#### Instructions to follow
Within the material below, count how many lines contain "list". Answer with only that number.

#### Source material
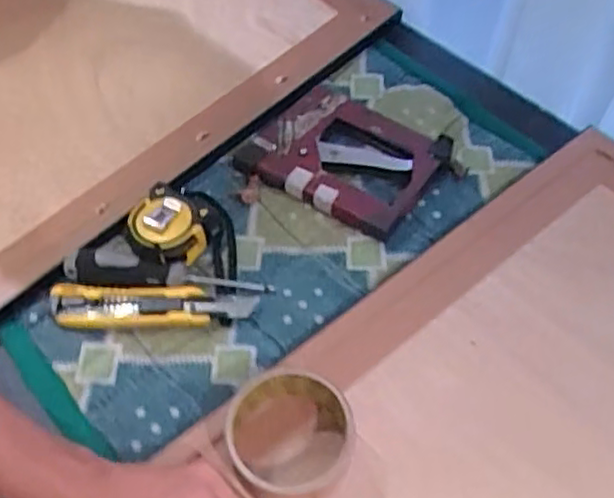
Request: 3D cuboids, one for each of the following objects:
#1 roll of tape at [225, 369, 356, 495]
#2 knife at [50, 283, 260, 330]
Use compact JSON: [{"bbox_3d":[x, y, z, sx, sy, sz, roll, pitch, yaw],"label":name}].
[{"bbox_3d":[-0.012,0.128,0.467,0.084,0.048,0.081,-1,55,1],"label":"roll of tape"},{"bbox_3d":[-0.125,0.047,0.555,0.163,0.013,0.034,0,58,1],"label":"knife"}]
---
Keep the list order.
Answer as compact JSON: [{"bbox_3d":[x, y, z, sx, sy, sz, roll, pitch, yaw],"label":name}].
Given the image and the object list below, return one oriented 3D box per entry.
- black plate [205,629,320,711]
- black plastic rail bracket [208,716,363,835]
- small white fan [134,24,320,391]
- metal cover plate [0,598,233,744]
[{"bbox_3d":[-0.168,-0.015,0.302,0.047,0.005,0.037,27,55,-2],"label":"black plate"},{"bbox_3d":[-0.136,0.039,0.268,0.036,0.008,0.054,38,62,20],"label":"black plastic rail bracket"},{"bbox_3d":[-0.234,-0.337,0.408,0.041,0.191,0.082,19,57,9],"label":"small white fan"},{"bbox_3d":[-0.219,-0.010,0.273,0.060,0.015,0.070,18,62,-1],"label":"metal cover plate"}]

#### Solution to this task
2